- [Trecho do documento]:
= = = =
A existência de instrumentos internacionais que
protegem o conhecimento tradicional, como a Convenção 169 da OIT e a Convenção
de Diversidade Biológica, bem como a Medida Provisória Medida n.º
2.186-16/2001, vigente à época, asseguram uma mínima proteção ao detentor do
conhecimento tradicional, determinando que o acesso ao conhecimento tradicional
deve-se dar por meio de consentimento prévio livre e informado e mediante a repartição
de benefícios com os lucros gerados a partir do acesso ao conhecimento.
Porém, no caso das erveiras do ver-o-peso, a disputa
estava no próprio reconhecimento de sujeitos detentores do conhecimento
acessado, uma vez que a sua natureza urbana e difusa seriam óbices para o
reconhecimento da sua condição de povos tradicionais. A problemática em torno da definição do que
vem a constituir “povos tradicionais” é matéria amplamente debatida na
antropologia social, não havendo sequer uma definição da terminologia, que
varia desde “comunidades locais”, “populações tradicionais”, “povos
tradicionais”, etc. (MOREIRA, 2017).
= = = =
- [Dados fornecidos]:
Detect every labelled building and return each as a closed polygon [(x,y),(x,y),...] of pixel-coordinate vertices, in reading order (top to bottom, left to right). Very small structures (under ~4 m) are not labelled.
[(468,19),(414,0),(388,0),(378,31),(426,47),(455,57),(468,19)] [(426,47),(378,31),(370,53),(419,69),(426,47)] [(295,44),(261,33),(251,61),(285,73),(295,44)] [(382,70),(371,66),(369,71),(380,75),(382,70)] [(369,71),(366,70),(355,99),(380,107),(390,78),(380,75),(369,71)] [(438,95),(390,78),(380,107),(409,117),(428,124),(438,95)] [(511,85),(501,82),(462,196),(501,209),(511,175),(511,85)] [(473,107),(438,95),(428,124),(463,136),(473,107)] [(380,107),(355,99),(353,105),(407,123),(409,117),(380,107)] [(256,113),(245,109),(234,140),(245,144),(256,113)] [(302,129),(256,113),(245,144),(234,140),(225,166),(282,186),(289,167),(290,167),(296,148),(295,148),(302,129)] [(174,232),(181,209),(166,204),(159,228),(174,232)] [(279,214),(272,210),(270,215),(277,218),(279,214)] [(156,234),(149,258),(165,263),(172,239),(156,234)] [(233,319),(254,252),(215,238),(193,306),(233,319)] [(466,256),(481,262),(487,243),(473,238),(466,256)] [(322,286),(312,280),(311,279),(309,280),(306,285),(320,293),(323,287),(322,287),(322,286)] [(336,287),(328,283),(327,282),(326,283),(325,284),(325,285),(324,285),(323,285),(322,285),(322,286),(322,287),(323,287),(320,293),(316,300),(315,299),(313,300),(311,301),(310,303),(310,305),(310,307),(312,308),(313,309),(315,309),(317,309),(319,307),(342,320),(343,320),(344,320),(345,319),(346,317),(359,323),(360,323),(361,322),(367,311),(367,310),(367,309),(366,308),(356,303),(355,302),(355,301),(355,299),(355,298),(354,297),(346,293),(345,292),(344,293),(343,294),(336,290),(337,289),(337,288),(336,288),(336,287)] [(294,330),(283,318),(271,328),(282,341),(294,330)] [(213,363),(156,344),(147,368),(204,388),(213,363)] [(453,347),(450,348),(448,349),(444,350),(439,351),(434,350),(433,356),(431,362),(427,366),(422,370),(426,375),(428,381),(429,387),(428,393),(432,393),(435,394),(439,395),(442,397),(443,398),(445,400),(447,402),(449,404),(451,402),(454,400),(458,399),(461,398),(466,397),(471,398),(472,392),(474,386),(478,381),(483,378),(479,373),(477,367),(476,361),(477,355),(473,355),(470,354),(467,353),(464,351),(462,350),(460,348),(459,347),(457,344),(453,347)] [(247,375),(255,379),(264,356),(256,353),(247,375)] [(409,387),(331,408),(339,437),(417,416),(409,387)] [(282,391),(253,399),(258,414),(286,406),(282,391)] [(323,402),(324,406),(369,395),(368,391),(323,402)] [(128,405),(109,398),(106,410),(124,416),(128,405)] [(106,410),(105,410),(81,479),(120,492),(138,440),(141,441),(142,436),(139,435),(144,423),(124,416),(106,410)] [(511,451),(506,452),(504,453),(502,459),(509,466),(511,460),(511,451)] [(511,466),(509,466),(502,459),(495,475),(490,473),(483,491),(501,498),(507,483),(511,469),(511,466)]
= = = =
- [Enunciado 1]:
De acordo com o trecho, de que forma deve ocorrer o acesso ao conhecimento tradicional?
- [Enunciado 2]:
Reescreva o trecho de "Porém, no caso" até "etc. (MOREIRA, 2017).", trocando "antropologia social" por "ciência política".
Responda com base apenas no trecho.

- [Resposta 1]:
Por meio de consentimento prévio livre e informado e mediante a repartição de benefícios com os lucros gerados a partir do acesso ao conhecimento.

- [Resposta 2]:
Porém, no caso das erveiras do ver-o-peso, a disputa
estava no próprio reconhecimento de sujeitos detentores do conhecimento
acessado, uma vez que a sua natureza urbana e difusa seriam óbices para o
reconhecimento da sua condição de povos tradicionais. A problemática em torno da definição do que
vem a constituir “povos tradicionais” é matéria amplamente debatida na
ciência política, não havendo sequer uma definição da terminologia, que
varia desde “comunidades locais”, “populações tradicionais”, “povos
tradicionais”, etc. (MOREIRA, 2017).